** WORK ITEM **
Rewrite the lines from the start of the entries through the line containing "Metodi di pagamento", changing "Topsnelheid" to "Maximale snelheid" and leaving everything else as it is.

** INFORMATION **
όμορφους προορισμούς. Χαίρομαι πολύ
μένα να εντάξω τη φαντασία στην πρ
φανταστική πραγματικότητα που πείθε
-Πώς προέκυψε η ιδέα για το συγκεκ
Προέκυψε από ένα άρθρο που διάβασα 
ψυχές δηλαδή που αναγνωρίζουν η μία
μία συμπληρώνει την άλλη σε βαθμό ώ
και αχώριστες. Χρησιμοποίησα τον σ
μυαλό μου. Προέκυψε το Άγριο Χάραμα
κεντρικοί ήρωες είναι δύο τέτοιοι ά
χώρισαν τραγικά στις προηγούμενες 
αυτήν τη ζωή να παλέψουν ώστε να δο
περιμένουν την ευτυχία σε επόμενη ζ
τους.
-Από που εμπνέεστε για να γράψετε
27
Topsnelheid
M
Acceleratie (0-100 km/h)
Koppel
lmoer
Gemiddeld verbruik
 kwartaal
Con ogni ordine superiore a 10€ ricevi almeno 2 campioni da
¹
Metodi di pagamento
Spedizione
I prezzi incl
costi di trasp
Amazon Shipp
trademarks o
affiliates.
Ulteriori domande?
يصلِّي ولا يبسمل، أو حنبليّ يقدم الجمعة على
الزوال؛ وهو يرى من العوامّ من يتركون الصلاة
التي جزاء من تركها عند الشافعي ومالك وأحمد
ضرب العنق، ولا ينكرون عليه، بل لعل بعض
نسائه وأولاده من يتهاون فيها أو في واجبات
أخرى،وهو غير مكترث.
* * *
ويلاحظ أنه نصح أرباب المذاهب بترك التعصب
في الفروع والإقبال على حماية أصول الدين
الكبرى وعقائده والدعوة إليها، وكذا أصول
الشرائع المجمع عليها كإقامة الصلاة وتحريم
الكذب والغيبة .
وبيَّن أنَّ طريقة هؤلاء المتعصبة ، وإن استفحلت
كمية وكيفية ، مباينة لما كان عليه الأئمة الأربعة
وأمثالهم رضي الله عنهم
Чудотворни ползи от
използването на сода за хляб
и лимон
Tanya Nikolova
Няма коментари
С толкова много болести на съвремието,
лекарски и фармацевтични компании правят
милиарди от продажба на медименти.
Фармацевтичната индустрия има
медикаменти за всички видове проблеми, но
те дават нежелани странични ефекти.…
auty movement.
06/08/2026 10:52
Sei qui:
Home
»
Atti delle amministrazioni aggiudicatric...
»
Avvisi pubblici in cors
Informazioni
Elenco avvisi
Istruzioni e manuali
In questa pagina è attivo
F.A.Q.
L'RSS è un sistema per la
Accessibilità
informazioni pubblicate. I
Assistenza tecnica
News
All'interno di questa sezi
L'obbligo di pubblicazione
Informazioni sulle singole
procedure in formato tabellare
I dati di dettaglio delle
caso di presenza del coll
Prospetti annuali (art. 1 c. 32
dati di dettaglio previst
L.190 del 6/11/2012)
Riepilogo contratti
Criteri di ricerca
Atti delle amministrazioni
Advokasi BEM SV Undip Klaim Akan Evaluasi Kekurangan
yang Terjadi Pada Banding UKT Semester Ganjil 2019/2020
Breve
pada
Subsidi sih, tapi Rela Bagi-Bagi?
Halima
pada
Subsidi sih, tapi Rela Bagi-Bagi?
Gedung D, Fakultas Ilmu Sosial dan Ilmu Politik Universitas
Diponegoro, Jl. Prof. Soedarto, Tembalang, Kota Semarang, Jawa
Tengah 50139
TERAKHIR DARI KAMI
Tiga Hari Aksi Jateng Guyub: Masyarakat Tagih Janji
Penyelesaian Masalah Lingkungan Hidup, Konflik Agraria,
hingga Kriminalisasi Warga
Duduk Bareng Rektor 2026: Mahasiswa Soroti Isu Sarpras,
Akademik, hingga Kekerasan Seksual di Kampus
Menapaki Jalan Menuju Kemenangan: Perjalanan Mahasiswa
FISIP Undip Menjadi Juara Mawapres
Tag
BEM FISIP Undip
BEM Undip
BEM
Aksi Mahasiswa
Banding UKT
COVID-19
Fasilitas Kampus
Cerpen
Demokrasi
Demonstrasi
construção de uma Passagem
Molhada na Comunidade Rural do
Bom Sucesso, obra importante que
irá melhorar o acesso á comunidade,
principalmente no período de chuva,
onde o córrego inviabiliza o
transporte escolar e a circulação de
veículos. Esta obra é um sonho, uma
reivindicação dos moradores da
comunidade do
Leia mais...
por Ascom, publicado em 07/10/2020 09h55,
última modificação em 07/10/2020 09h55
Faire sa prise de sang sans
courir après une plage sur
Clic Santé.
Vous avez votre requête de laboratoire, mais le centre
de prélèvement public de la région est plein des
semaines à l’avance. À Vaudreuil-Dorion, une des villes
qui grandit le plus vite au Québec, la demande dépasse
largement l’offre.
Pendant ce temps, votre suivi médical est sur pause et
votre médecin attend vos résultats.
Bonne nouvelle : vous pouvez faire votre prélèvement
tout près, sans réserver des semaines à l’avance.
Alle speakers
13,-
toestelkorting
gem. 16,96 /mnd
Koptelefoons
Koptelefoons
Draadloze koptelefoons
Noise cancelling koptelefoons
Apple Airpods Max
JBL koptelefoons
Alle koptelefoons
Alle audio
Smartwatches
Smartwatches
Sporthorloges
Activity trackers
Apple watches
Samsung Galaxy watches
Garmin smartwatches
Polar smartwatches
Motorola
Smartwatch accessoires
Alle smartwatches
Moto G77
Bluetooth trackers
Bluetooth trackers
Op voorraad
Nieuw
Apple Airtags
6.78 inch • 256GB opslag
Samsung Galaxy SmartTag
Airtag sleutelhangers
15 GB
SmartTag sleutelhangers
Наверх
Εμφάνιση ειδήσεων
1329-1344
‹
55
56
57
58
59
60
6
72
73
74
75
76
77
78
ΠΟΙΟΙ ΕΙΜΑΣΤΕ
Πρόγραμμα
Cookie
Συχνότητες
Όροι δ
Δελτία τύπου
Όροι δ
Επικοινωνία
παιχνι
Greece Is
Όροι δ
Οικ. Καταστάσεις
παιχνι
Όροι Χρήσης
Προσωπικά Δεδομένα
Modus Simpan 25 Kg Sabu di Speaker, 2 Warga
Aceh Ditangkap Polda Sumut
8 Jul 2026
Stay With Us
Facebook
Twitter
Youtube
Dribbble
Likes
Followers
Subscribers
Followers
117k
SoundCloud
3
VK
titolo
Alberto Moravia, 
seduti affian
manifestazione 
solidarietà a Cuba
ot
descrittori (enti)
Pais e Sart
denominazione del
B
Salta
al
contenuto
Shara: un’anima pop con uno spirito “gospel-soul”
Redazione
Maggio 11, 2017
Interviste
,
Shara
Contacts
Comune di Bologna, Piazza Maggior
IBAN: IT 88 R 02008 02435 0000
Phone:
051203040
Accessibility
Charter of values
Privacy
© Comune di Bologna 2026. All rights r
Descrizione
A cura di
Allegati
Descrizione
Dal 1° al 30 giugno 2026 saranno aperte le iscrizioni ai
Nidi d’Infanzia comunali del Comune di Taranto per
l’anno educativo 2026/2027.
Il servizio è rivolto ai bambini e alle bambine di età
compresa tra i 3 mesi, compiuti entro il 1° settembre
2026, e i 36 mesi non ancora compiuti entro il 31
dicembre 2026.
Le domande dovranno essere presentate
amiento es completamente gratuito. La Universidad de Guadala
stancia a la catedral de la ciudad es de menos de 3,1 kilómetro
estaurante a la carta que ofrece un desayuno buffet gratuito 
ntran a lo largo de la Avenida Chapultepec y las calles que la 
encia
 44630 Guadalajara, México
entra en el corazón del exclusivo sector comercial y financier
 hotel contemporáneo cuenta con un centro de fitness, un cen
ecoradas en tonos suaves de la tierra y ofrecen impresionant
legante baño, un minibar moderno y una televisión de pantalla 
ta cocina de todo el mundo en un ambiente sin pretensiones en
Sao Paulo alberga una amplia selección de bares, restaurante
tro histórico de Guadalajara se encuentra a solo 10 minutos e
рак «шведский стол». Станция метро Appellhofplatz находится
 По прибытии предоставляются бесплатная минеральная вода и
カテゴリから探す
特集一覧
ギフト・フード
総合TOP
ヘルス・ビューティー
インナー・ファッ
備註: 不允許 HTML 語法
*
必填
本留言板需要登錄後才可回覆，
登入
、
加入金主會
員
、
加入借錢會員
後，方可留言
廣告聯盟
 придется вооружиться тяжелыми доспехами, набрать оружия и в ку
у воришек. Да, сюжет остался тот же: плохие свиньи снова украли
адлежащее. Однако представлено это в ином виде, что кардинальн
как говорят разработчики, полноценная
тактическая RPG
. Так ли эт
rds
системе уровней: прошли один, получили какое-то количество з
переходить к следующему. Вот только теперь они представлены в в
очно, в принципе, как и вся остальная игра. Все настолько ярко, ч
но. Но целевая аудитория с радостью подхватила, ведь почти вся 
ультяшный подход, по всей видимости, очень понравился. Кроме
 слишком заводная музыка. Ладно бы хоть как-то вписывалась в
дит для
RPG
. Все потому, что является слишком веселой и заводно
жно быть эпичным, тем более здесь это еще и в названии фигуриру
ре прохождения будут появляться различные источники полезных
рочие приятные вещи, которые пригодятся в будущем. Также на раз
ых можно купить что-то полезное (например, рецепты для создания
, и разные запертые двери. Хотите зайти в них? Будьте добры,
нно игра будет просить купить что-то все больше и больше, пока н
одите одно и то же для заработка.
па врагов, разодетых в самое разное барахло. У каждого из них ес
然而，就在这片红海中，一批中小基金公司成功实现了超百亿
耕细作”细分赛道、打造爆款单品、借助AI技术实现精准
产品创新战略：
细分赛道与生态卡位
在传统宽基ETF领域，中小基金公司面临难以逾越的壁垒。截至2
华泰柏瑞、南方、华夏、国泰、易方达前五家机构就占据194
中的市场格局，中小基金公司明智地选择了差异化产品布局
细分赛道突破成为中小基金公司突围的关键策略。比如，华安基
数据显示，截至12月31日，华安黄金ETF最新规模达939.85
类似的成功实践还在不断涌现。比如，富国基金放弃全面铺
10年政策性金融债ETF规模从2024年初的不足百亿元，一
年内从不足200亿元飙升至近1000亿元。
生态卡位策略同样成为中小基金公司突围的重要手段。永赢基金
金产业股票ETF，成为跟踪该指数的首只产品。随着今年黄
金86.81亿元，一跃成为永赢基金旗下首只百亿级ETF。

** THE ANSWER **
όμορφους προορισμούς. Χαίρομαι πολύ
μένα να εντάξω τη φαντασία στην πρ
φανταστική πραγματικότητα που πείθε
-Πώς προέκυψε η ιδέα για το συγκεκ
Προέκυψε από ένα άρθρο που διάβασα 
ψυχές δηλαδή που αναγνωρίζουν η μία
μία συμπληρώνει την άλλη σε βαθμό ώ
και αχώριστες. Χρησιμοποίησα τον σ
μυαλό μου. Προέκυψε το Άγριο Χάραμα
κεντρικοί ήρωες είναι δύο τέτοιοι ά
χώρισαν τραγικά στις προηγούμενες 
αυτήν τη ζωή να παλέψουν ώστε να δο
περιμένουν την ευτυχία σε επόμενη ζ
τους.
-Από που εμπνέεστε για να γράψετε
27
Maximale snelheid
M
Acceleratie (0-100 km/h)
Koppel
lmoer
Gemiddeld verbruik
 kwartaal
Con ogni ordine superiore a 10€ ricevi almeno 2 campioni da
¹
Metodi di pagamento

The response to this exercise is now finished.